L’autrice si racconta
Ho il piacere di intervistare Silvestra Sorbera, classe 1983, piemontese di origini siciliane. E’ una giornalista e autrice di racconti e romanzi. Ha vinto per ben tre volte il concorso “Racconti dal Piemonte” organizzato dalla casa editrice Historica. Nel 2004 ha vinto il primo premio per un concorso avente come tema l’amore e ha partecipato alla realizzazione dell’antologia “Veglia” i cui proventi sono stati devoluti ad alcune associazione benefiche che si sono occupate della ricostruzione di Amatrice dopo il terremoto del 2016. Scrive per diversi giornali online occupandosi di donne e cultura.
Chi è Silvestra Sorbera nella sua quotidianità?
Sono una persona curiosa, rompiscatole, precisa e pretenziosa. Punto al dieci e mi aspetto che chi mi sta attorno arrivi minimo al nove. Nella vita privata, invece, sono una Silvestra diversa. Sono moglie e sono mamma di due splendidi bambini. Amo giocare, ballare, cantare, cucinare con loro e per loro. Mio figlio di 9 anni dice: “Non sei come le altre mamme, tu giochi sempre, sei una pagliaccia”. Ecco, credo di essere il classico esempio del pirandelliano “Uno nessuno e centomila”.
Come e quando è nata la tua passione per la scrittura?
Ho sempre sentito la necessità di scrivere, fin da bambina. Prima, da giovane, avevo il bisogno di esprimermi senza espormi in prima persona, forse per mancanza di coraggio e per inesperienza. Poi è diventata la mia necessità, della quale ne ho fatto virtù.
Nei tuoi libri ti capita di scrivere delle tue esperienze personali o preferisci raccontare storie di altri?
Entrambe le cose. C’è sempre qualcosa di mio, della mia vita, delle mie abitudine, del mio quotidiano. Ma spesso le storie “tramandate” fanno da cornice. Come in “Rinascita”, molte storie sono debitamente romanzate, fatti realmente accaduti nella mia famiglia. In “Vita da Sfollati” ad esempio, racconto la morte di Mita. In realtà è mio nonno ad essere morto ma, per una serie di necessità, ho preferito alterarne le vicende.

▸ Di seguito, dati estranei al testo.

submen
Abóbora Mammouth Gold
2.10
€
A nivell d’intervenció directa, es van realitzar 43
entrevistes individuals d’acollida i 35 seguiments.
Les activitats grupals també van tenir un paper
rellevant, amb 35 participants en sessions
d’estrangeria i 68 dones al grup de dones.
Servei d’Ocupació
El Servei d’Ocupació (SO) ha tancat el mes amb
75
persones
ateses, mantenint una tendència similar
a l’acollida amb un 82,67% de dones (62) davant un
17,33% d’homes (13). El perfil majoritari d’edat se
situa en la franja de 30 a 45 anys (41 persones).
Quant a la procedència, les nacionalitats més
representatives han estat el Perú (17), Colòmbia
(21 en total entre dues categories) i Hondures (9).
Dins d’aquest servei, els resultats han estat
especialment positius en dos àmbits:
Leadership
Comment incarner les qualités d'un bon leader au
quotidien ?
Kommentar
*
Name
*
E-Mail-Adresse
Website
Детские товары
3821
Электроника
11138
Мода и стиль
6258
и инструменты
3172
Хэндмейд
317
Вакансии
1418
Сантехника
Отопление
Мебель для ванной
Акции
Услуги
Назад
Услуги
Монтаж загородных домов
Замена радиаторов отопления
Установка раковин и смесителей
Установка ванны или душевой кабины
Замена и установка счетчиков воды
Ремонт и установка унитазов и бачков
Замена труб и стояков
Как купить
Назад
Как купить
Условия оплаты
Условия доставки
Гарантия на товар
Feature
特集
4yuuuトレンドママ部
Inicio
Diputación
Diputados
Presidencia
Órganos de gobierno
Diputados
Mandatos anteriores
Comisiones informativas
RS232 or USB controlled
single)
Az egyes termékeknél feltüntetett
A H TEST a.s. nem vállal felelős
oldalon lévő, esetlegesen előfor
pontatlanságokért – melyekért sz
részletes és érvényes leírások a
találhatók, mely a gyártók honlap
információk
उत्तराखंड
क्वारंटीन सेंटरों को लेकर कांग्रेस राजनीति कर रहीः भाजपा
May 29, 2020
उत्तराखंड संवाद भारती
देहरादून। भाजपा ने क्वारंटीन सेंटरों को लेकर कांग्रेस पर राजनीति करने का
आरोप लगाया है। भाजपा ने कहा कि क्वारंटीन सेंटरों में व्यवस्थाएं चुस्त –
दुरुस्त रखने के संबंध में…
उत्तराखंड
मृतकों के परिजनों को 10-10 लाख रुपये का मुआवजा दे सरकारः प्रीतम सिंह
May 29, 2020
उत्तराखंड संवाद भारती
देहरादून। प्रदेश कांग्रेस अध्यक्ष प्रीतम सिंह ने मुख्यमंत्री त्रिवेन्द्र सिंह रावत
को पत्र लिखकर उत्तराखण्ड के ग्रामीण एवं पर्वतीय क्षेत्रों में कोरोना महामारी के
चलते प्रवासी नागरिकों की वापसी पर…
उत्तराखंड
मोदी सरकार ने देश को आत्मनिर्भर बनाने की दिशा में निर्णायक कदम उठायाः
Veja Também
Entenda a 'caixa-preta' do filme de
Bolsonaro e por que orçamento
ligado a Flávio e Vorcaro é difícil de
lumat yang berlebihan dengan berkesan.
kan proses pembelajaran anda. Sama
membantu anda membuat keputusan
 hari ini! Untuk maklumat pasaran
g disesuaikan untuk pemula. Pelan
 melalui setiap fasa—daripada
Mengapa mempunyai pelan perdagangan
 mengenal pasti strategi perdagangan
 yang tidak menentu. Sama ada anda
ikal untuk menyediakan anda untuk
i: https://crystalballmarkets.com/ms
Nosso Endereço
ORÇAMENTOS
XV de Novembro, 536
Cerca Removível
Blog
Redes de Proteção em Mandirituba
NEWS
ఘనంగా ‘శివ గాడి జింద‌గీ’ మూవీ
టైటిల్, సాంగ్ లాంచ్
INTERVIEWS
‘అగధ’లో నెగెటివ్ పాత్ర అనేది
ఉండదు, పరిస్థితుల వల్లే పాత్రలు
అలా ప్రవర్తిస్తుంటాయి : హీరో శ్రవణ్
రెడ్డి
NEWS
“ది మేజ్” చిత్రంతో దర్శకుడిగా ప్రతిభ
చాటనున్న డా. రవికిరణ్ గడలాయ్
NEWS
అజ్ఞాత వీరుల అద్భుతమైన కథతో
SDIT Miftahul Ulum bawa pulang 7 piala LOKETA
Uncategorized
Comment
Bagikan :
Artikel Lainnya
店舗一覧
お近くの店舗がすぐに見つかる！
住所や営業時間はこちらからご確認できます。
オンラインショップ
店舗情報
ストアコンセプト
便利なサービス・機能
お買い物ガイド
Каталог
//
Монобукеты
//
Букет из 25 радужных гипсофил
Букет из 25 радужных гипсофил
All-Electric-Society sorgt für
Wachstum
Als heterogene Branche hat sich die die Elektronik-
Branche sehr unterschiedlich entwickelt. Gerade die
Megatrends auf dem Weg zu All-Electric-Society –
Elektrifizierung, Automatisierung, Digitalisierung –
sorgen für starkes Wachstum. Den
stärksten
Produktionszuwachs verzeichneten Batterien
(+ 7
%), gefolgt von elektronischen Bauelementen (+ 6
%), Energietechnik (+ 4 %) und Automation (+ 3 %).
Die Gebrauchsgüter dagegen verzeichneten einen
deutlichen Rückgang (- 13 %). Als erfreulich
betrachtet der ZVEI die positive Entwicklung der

Cosa ti ha ispirato nella scrittura del tuo ultimo libro “Rinascita: storie di donne”?
La necessità di tramandare delle storie. Non a caso si tratta di racconti estratti da fatti realmente accaduti. Inizialmente non erano pensate per il grande pubblico, ma per lasciare qualcosa ai miei figli, ai miei nipoti. Poi ho deciso di pubblicarle perché i temi sono in un certo senso universali. L’amore, la lotta per l’affermazione, le battaglie delle donne. L’autodeterminazione che, ai tempi delle protagoniste del mio libro, era la necessità di sentirsi libere dai vincoli imposti da una società che stentava a riconoscere il valore delle donne.
Quali sono i tuoi progetti futuri?
A breve termine ho un paio di progetti in ballo, insieme alla mia collega Mariantonietta Barbara, di cui non voglio anticipare ancora nulla. Per il resto aspetto pazientemente che finisca la scuola così da godermi i miei figli senza l’ansia dell’orologio.
Ogni autore ha un messaggio da inviare ai suoi lettori; qual è il tuo?
Rispettarsi e imparare a dire di no. E’ un concetto semplice, ma il più delle volte non viene applicato praticamente. E’ quello che cerco di insegnare ai miei figli, inculcando loro questo mio modo di vedere la vita fin dalla più tenera età. Di conseguenza è questo il messaggio che ho la necessità di inoltrare ai miei lettori affinché la stima per se stessi sia un ingrediente fondamentale della loro vita.